I've just discovered this time limit as well. It seems to be the same limit that Dragon Dictation imposes on my iPhone app.

It really reduces the usefulness of dictation to almost a novelty.
 
Dictation is just in beta mode, and everything must be uploaded. My guess is they're imposing this limit to make things easier for the servers, and that once it's no longer a beta function - you won't even have to upload it but it will be typing as you speak. Making editing "a tad" easier.
 
Dictation is just in beta mode, and everything must be uploaded. My guess is they're imposing this limit to make things easier for the servers, and that once it's no longer a beta function - you won't even have to upload it but it will be typing as you speak. Making editing "a tad" easier.

now that would be nice to have. watching it type out the words while you speak would be amazing!
 
now that would be nice to have. watching it type out the words while you speak would be amazing!

Yeah, and also it would make life easier than having spoken non stop for five minutes just to find a phrase in the middle of the text that you definitely did not say, and don't remember what you did say anymore :)
 
Yeah, and also it would make life easier than having spoken non stop for five minutes just to find a phrase in the middle of the text that you definitely did not say, and don't remember what you did say anymore :)
You'll never get word-by-word dictation because both Siri/ML dictation (which I'm sure are the same thing) and Dragon use context.

For example, if you say 'There is a reason things work this way' it doesn't know initially whether the first word is there, their or they're - it waits to see what follows before it interprets the phrase.
 
You'll never get word-by-word dictation because both Siri/ML dictation (which I'm sure are the same thing) and Dragon use context.

For example, if you say 'There is a reason things work this way' it doesn't know initially whether the first word is there, their or they're - it waits to see what follows before it interprets the phrase.

Yes, but it's still a lot closer to real time and more effective than saying a bunch of sentences, wait for it to upload and then go through the whole paragraph.
 
Dragon tends to interpret a sentence at a time, and I work the same way with Dictate.

I don't see it as a complete substitute yet, as it relies on a net connection and is subject to the vagaries of server loads, but having used it for a couple of days I remain impressed.
 
Dragon tends to interpret a sentence at a time, and I work the same way with Dictate.

I don't see it as a complete substitute yet, as it relies on a net connection and is subject to the vagaries of server loads, but having used it for a couple of days I remain impressed.

With Dragon, you don't have to stop, confirm, wait for upload, review, restart dictation. With Dragon, you talk and review at the same time.
 
With Dragon, you don't have to stop, confirm, wait for upload, review, restart dictation. With Dragon, you talk and review at the same time.

In theory, but in practice Dragon still makes mistakes so it's easier to review one sentence at a time. I'm really not finding much difference between the two when sat in my office on a fast connection.

= SUPPLIED INFORMATION =
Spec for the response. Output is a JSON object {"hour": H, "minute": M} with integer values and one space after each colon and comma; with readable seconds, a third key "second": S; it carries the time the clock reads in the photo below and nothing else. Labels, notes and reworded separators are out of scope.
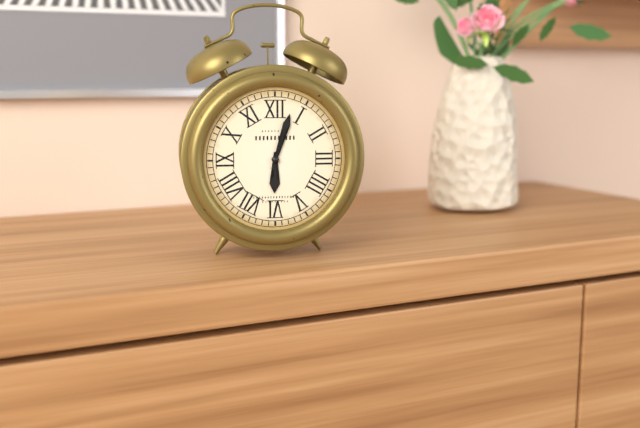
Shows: {"hour": 6, "minute": 3}
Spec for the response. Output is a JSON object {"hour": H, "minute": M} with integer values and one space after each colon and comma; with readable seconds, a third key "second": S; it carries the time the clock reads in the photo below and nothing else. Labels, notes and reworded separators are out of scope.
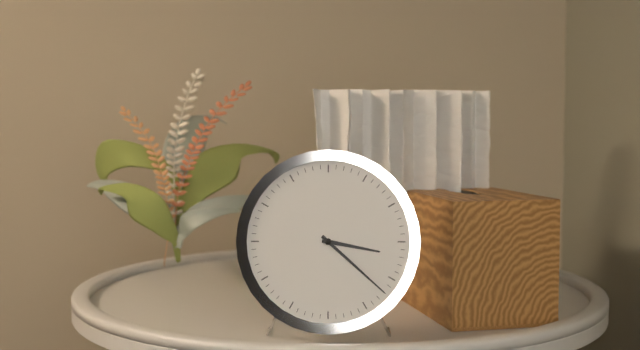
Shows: {"hour": 3, "minute": 22}
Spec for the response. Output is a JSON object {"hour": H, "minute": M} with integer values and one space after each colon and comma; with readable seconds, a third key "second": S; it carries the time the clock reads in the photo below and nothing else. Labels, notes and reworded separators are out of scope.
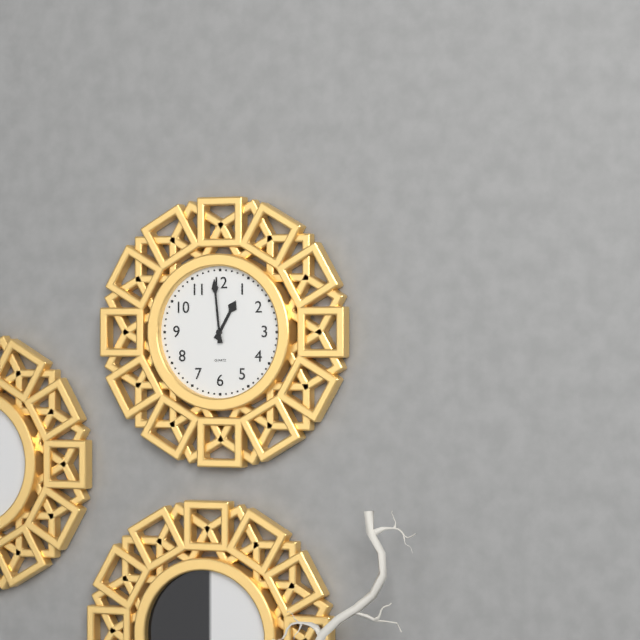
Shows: {"hour": 12, "minute": 59}
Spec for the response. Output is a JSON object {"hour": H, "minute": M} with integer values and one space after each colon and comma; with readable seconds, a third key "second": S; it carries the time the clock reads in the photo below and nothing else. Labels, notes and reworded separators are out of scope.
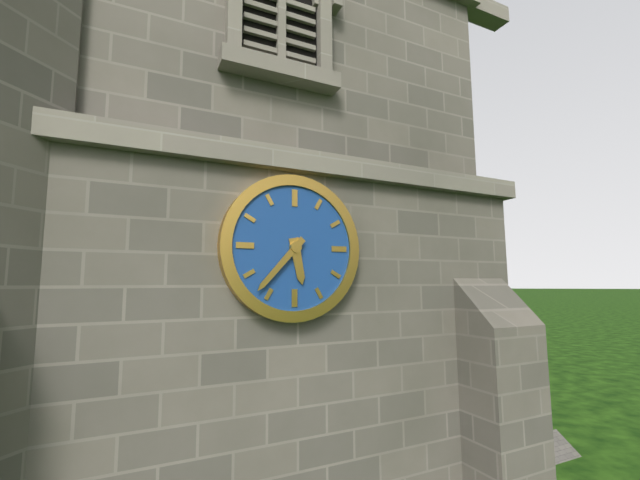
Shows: {"hour": 5, "minute": 37}
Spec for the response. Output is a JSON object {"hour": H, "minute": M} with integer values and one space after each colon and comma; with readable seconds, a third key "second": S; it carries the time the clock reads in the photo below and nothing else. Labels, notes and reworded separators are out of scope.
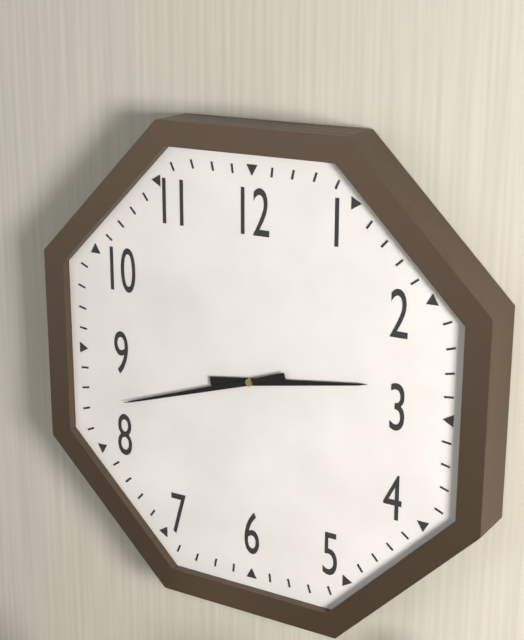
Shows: {"hour": 2, "minute": 42}
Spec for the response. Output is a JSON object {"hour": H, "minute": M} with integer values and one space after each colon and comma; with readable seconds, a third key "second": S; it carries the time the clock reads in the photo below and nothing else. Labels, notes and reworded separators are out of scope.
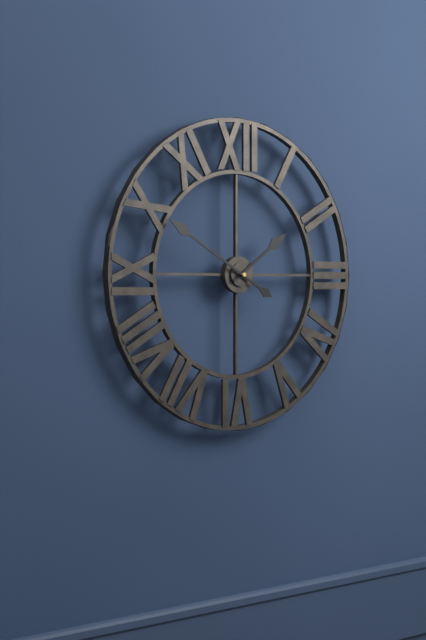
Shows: {"hour": 1, "minute": 50}
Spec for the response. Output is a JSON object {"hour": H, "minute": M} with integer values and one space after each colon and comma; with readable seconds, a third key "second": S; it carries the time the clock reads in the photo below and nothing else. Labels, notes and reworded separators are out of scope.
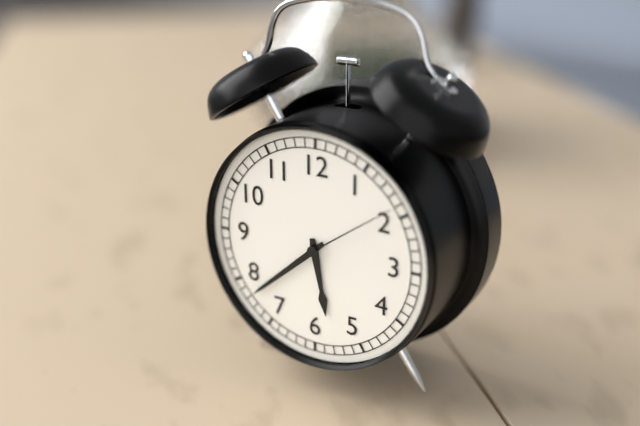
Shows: {"hour": 5, "minute": 38, "second": 9}
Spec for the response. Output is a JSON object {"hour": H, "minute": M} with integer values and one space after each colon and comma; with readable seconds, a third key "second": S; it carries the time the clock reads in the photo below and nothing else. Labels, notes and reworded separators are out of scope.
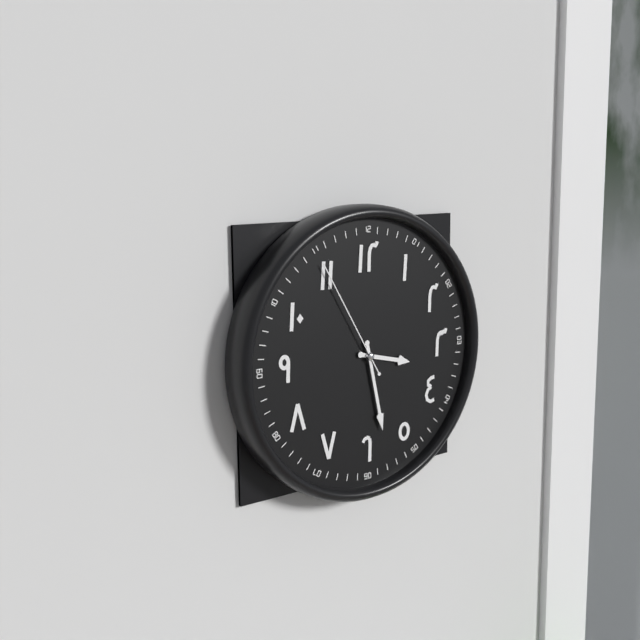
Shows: {"hour": 3, "minute": 28, "second": 55}
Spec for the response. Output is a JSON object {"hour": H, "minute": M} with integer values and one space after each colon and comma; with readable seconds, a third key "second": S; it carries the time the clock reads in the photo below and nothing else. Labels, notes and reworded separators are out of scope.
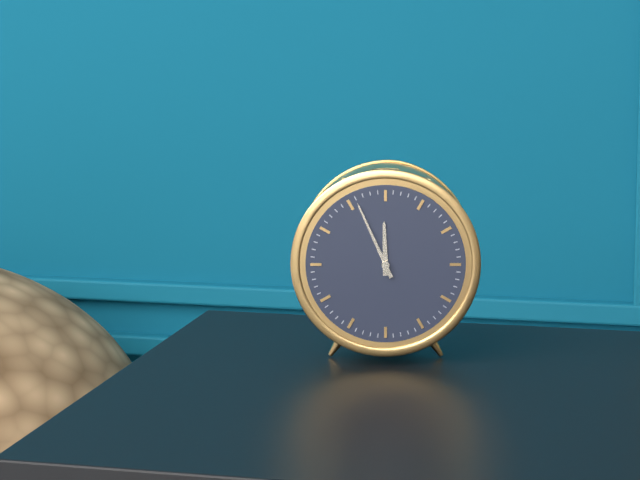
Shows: {"hour": 11, "minute": 56}
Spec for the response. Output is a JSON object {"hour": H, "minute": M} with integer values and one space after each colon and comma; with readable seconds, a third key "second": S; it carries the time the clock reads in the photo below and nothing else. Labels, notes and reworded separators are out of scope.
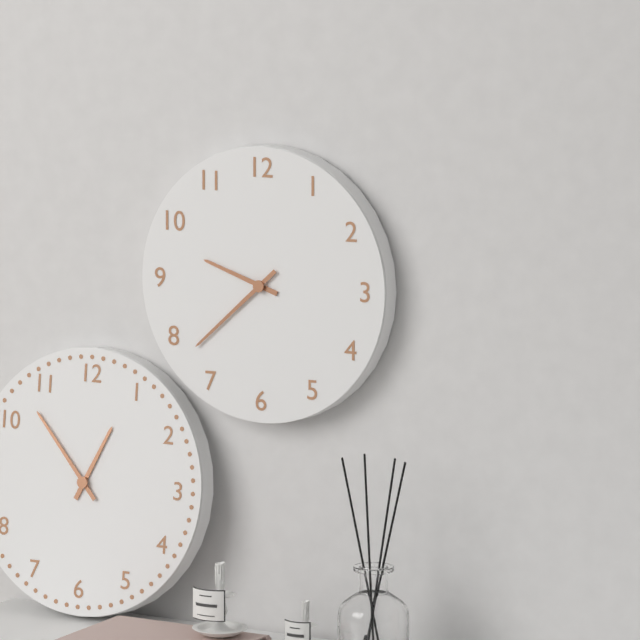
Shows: {"hour": 9, "minute": 38}
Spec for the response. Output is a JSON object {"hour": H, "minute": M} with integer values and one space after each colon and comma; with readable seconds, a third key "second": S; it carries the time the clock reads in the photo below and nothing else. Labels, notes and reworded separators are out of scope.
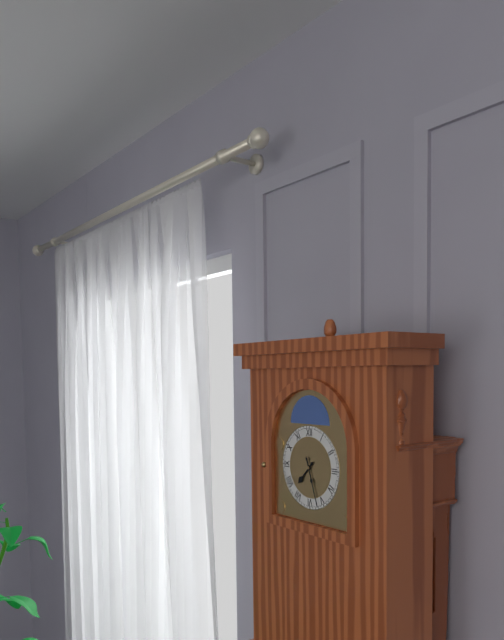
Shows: {"hour": 7, "minute": 27}
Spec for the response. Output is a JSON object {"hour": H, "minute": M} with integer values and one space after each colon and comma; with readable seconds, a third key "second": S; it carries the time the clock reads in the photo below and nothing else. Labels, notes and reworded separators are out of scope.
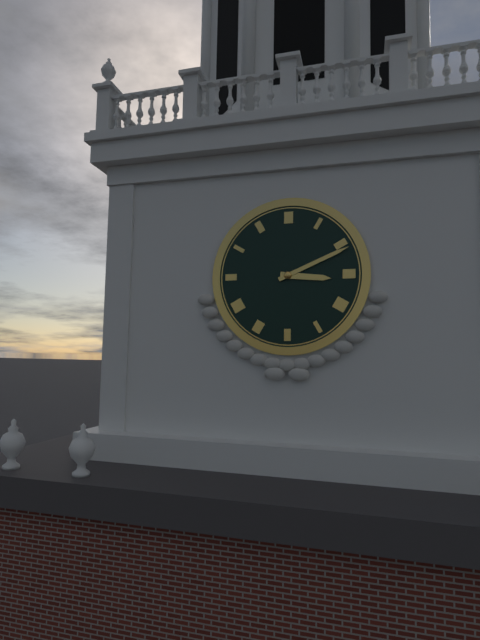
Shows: {"hour": 3, "minute": 11}
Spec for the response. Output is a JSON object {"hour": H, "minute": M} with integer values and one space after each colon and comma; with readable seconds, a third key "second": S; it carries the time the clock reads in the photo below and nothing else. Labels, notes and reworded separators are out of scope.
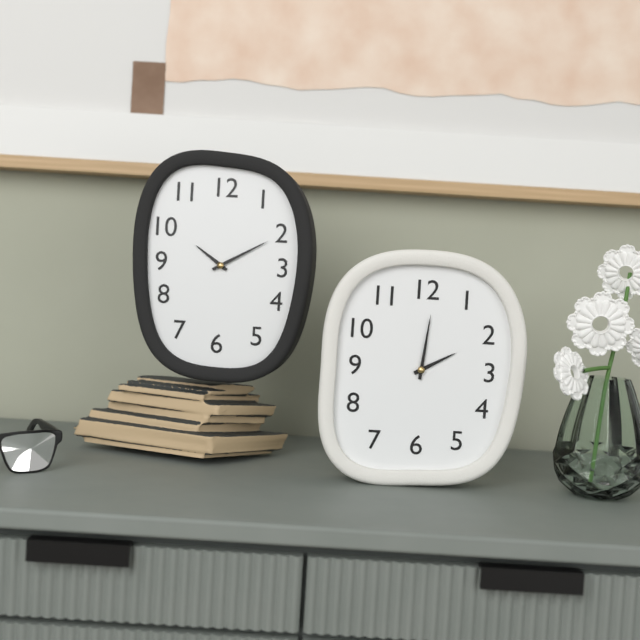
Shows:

= REQUIREMENTS =
(a) Summarize the dictation discussion in two sentences.
(b) Please duplicate the stretch of the dictation discussion from "Yes, but it's" through "the whole paragraph.".
The data has no connection to the dictation discussion.

= THE SOLUTIONS =
(a) Posters complain that a time limit on dictation makes it close to a novelty, and one guesses the limit eases the servers during the beta and hopes dictation will later type words as they are spoken. Another replies that word-by-word dictation will never come because Siri/ML dictation and Dragon both use context, and the thread goes on to compare how Dragon and Dictate handle reviewing text.

(b)
Yes, but it's still a lot closer to real time and more effective than saying a bunch of sentences, wait for it to upload and then go through the whole paragraph.